I have a theory. No, it's not the one where I offered that everyone, at one point or another, has dined on a loogie at a restaurant. This new theory is totally different and much less solid than my other theory.
This one has to do with Brett Favre and ESPN, which based on the recent wall-to-wall coverage of all things Favre and the Packers, is almost like eating a loogie in a TV viewing sense.
Anyway, my theory is since the Olympics are set to begin and NBC has decided to devote 23 ½ hours of its programming per day to Olympics coverage, the so-called World Wide Leader is going to the dance without a date... so to speak. ESPN/ABC cannot show the Olympics - they can only attend and cover it like everyone else. So to turn away heads from the biggest sporting event in the world this year, ESPN has barraged the sports-viewing public with "All Brett, All the Time."
No, I don't think it's anything as sinister as choosing to report a less important story. After all, the Olympics haven't even started yet. However, a lot of newspapers have sent teams of writers to China to cover one of the more mystifying and intriguing set of Games in a long time. From what I recall, there was no such intrigue regarding the Olympics in Seoul, Barcelona, Atlanta, Sydney or Athens.
China, to those of us in the West, is still mysterious. That's especially the case when one takes in account the political, social, environmental and human rights concerns. For Americans it's kind of odd that we actually have someone to look down upon in those regards, but there China is, anchoring an entire continent with its sprawling landscape that is becoming more and more developed by the day.
Think oil prices are high now? Wait until the Chinese citizens in the outer provinces put down the bikes and get cars.
So with the writers heading for the Far East, the MLB season entering the so-called dog days and the football season still a month away, why wouldn't ESPN try a little misdirection? It's as if they are screaming, "Hey, don't look at the biggest sporting event in the world - you know, the one where we are not the rights' holders. Look over here - to Wisconsin, U.S.A. That's where the real story is. Come watch."
And like the Chinese government, ESPN adds, "If you choose not to, we will make you."
OK, it's just a theory. There are more holes in this argument than Swiss cheese, but it's out there nonetheless.
Speaking of out there, my friend and all-around swell guy (and ex-Phillies writer), Marcus Hayes, is in China for the Olympics. He arrived Tuesday at 2 p.m., which was 2 a.m. Tuesday morning here on the East Coast... or 2 a.m. tomorrow -- time zones always mess me up. Chances are he's pretty jet lagged.
Nevertheless, Marcus will be updating a blog (do people even use that word anymore... seems outdated to me) for the Daily News and I suggest everyone read it.
Seriously, it might be the second or third place I go when I make my rounds through the Internets every morning.
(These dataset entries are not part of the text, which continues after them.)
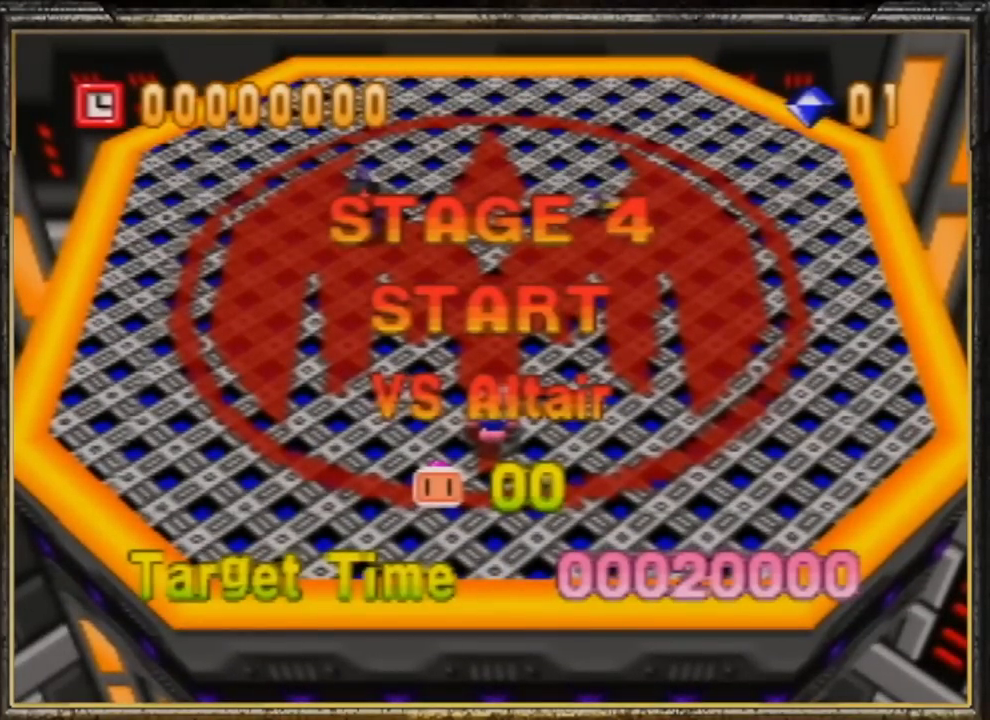
{"buttons": [], "left_stick": "left", "events": [[67, "left_stick", "left"]]}
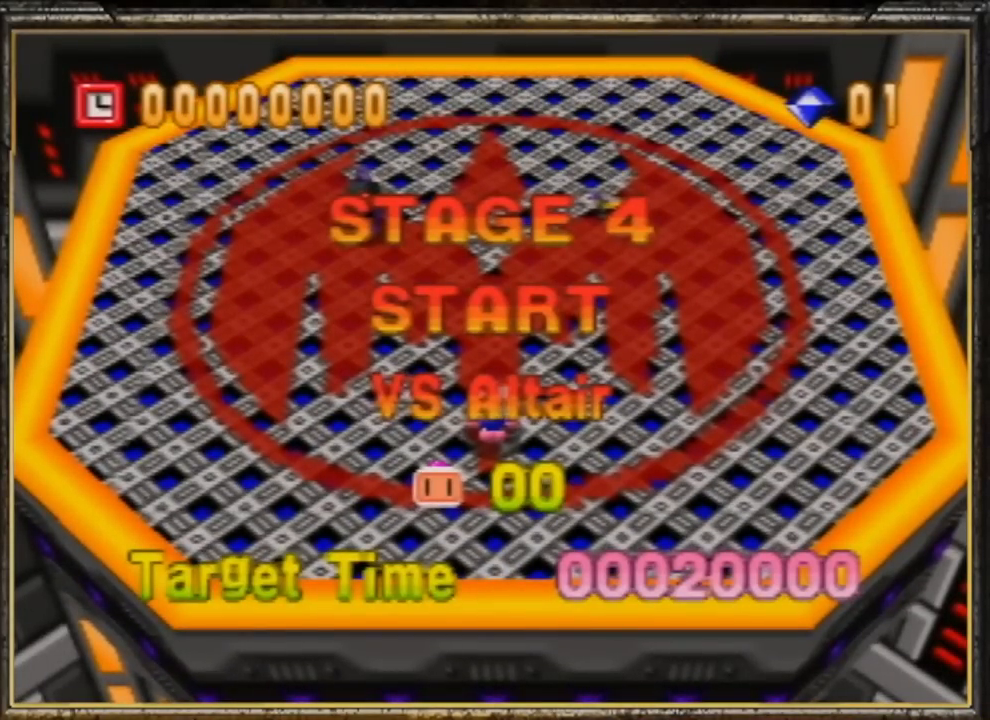
{"buttons": [], "left_stick": "left", "events": []}
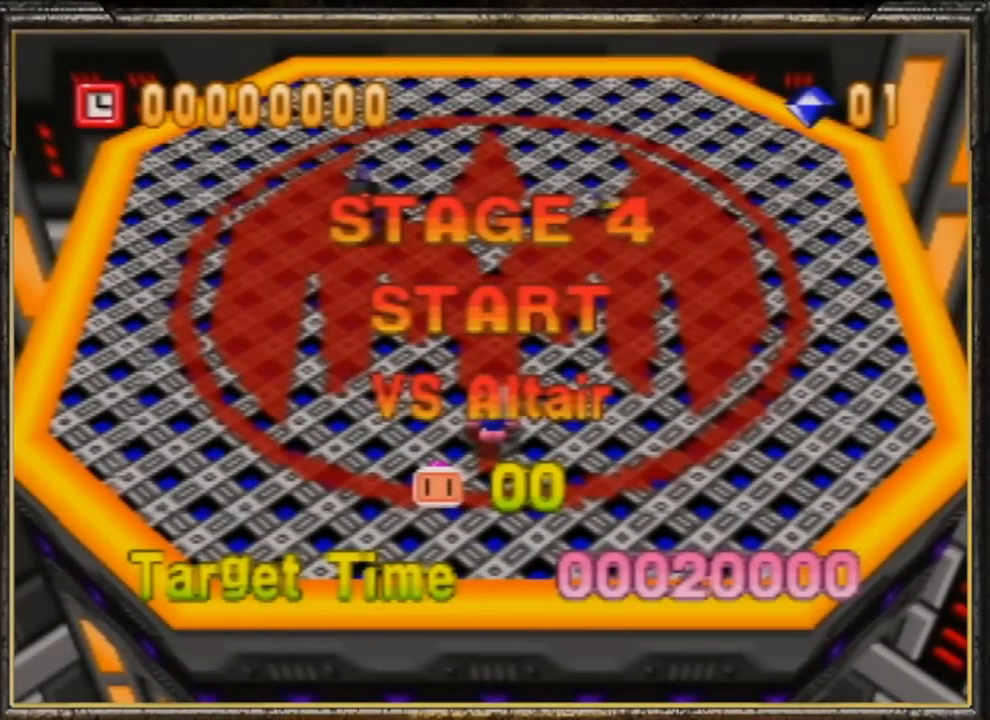
{"buttons": [], "left_stick": "left", "events": [[267, "left_stick", "right"], [483, "left_stick", "left"]]}
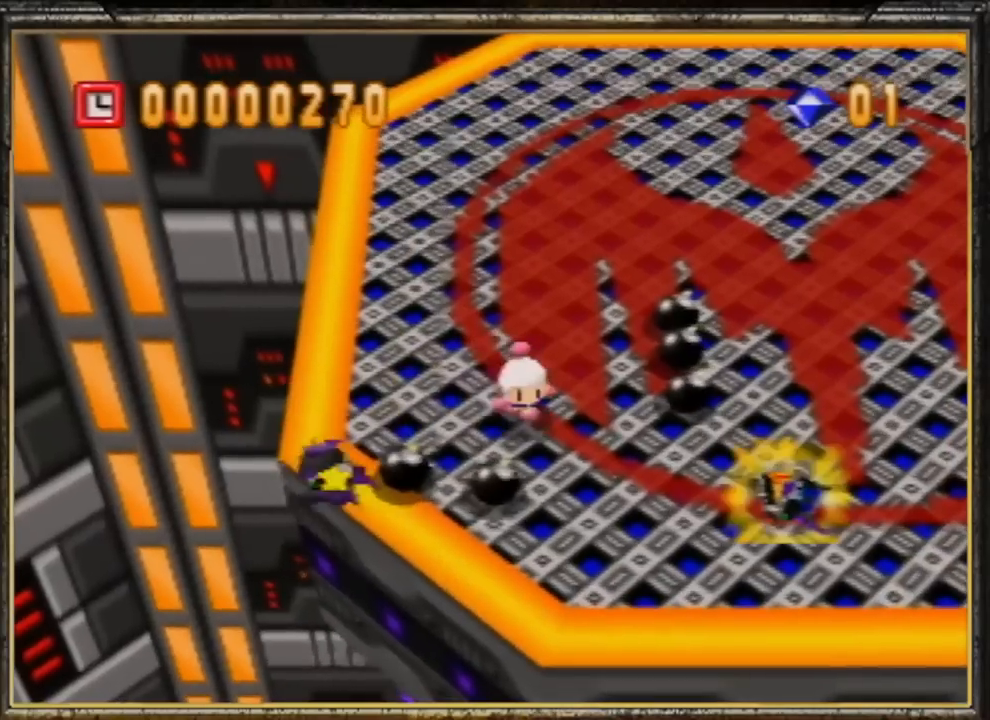
{"buttons": [], "left_stick": "up", "events": [[450, "left_stick", "up"]]}
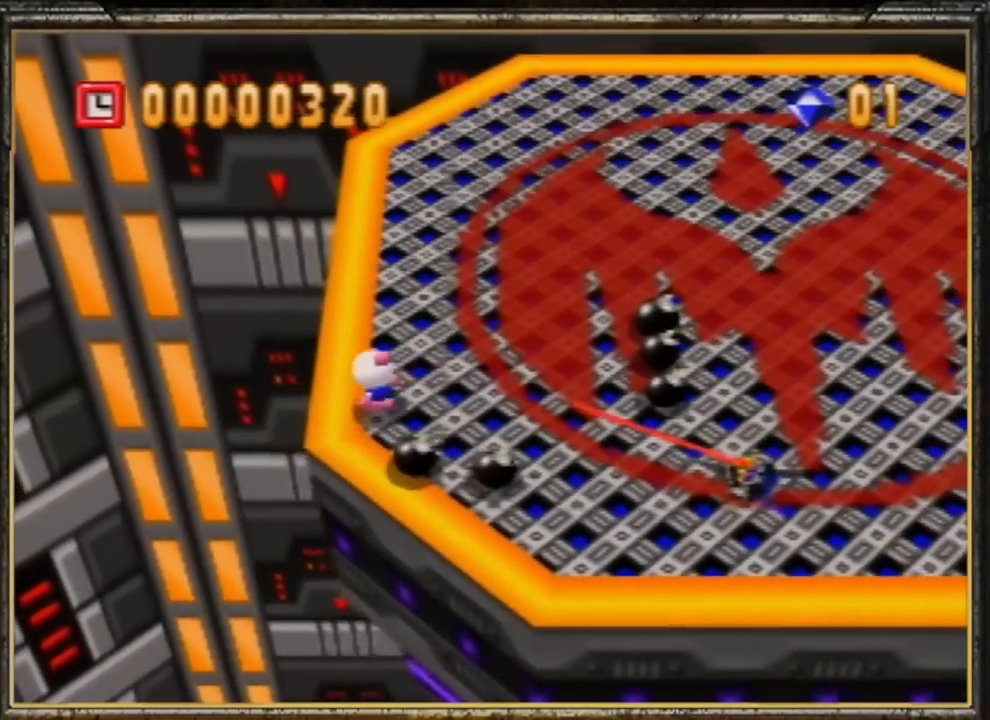
{"buttons": [], "left_stick": "up", "events": []}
Meanwhile, I had hoped to do one of those Slate.com-esque e-mail exchange columns with Marcus and the Inquirer's Phil Sheridan, but it seems as if they are going to be too busy.
Instead I'll just tune in to the 23 ½ hours of daily coverage and write about it here.
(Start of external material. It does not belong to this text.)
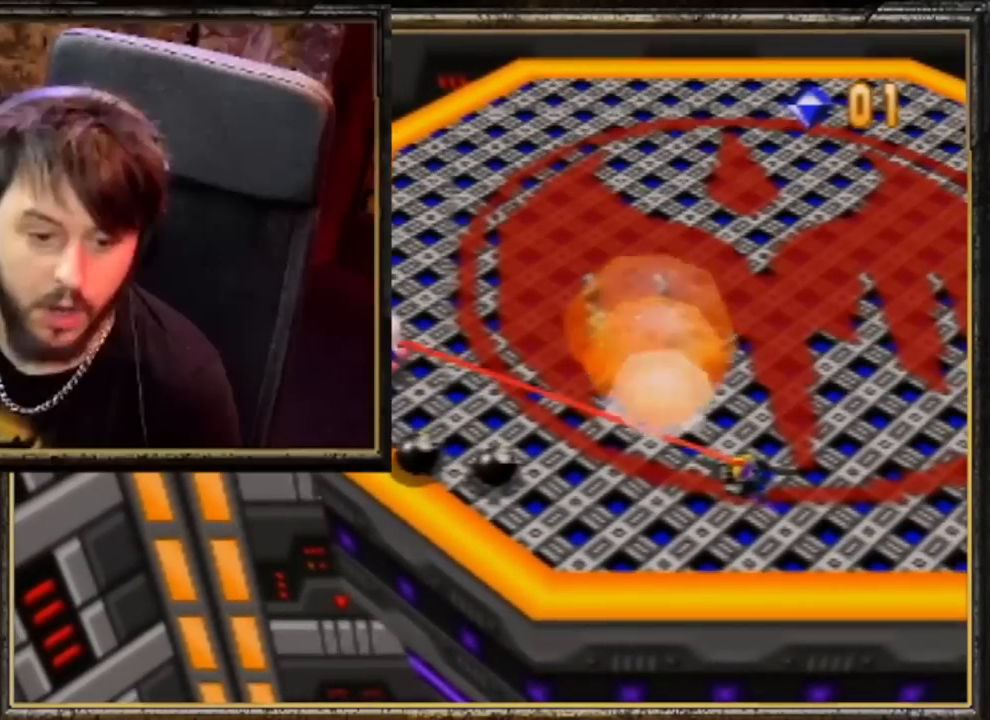
{"buttons": [], "left_stick": "up-left", "events": [[450, "left_stick", "up-left"]]}
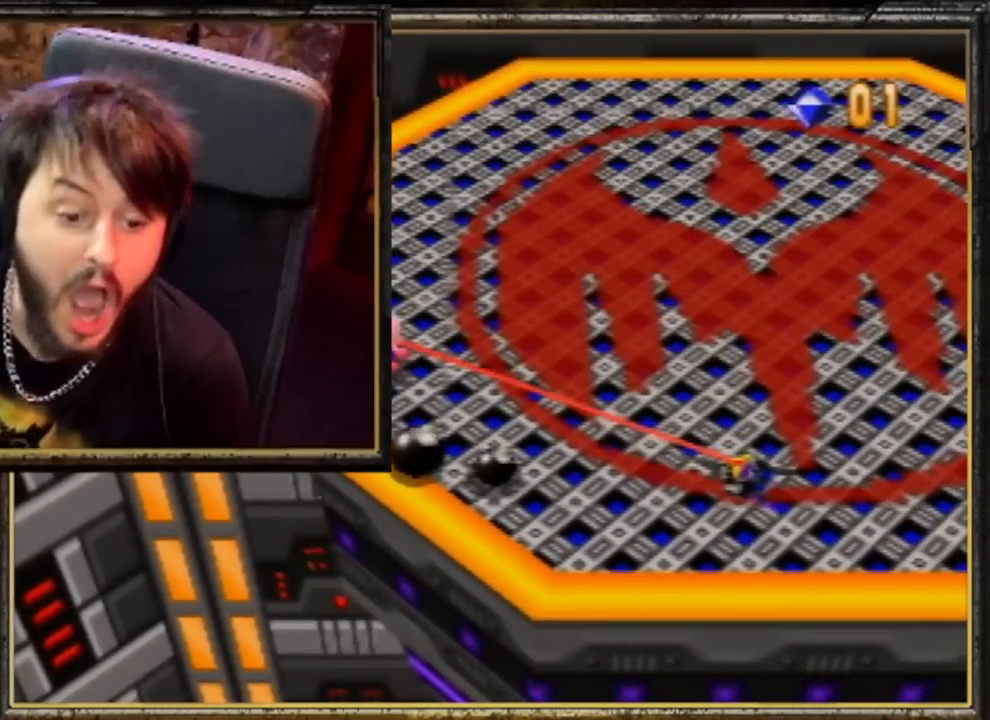
{"buttons": [], "left_stick": "left", "events": [[117, "left_stick", "left"]]}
In the meantime, Marcus reported that he made it to Beijing after a 14-hour flight. In response to an e-mail where I told him I was envious that he got to go to the Olympics and I get to go to Citizens Bank Park, our hero wrote, "You wouldn't be so envious if you just spent 4 hours sitting across from a smelly Latvian with 4 spiked hairs."
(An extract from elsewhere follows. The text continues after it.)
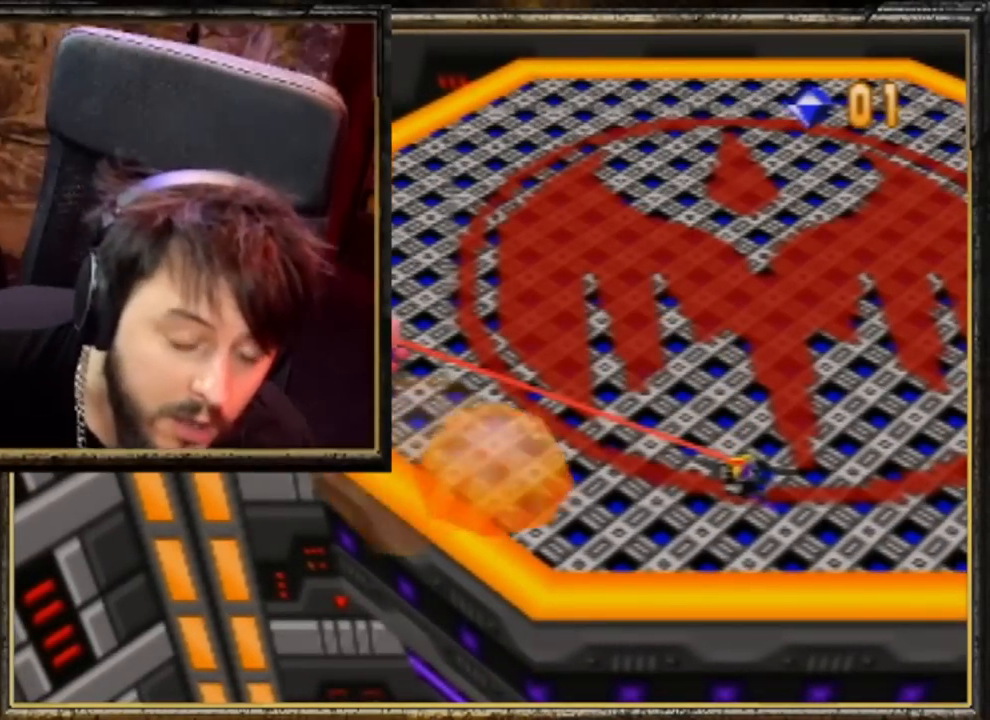
{"buttons": [], "left_stick": "center", "events": [[183, "left_stick", "center"]]}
See, Beijing isn't all that different than Philadelphia.
He also reported that he cannot read his own site because it has been blocked by the Chinese government.
Anyway, I told Marcus that it would not surprise me if he went to China and an international incident occurred. Marcus Hayes in China just screams "international incident."
Better yet, remember Christopher Walken's character in The Deer Hunter? You know, he went to Vietnam and never made it back because he went AWOL from a hospital in Saigon in order to play Russian roulette for money... for some reason I foresee a similar fate for Marcus.
OK, back to the Brett Barrage, which is kind of like Russian Roulette but only brain cells are in danger.